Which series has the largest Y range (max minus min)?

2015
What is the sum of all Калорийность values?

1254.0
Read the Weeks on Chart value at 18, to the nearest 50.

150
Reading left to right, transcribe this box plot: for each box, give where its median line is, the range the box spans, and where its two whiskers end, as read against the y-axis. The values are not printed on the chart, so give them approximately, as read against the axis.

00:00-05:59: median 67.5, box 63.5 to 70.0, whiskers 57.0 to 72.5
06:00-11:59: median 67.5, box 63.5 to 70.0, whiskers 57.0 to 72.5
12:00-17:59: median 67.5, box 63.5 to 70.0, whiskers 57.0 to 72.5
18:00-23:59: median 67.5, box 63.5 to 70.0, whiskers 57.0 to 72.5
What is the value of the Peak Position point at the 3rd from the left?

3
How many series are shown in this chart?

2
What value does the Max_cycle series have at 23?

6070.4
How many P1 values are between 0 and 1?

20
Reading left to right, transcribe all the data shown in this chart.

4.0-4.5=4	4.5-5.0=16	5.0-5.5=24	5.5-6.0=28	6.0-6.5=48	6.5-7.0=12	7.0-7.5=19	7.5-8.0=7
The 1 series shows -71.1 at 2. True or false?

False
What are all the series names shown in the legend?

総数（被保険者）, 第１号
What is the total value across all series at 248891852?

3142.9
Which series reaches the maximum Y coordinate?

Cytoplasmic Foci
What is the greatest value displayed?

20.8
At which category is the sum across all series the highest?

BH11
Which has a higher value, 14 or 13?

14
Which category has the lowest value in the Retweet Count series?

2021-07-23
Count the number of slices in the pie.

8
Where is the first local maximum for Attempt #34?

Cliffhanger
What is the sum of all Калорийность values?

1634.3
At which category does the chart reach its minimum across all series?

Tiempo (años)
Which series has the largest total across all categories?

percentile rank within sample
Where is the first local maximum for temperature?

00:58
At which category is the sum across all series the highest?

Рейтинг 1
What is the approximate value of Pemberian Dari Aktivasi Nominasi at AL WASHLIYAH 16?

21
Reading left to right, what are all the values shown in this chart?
-------------------------
> _Assignment_: Copy out the records exactly, starting at the line containing "総数（被保険者）, 第１号" and ending at the line containing "Which category has", with both of those lines included.

> _Answer to this task_:
総数（被保険者）, 第１号
What is the total value across all series at 248891852?

3142.9
Which series reaches the maximum Y coordinate?

Cytoplasmic Foci
What is the greatest value displayed?

20.8
At which category is the sum across all series the highest?

BH11
Which has a higher value, 14 or 13?

14
Which category has the lowest value in the Retweet Count series?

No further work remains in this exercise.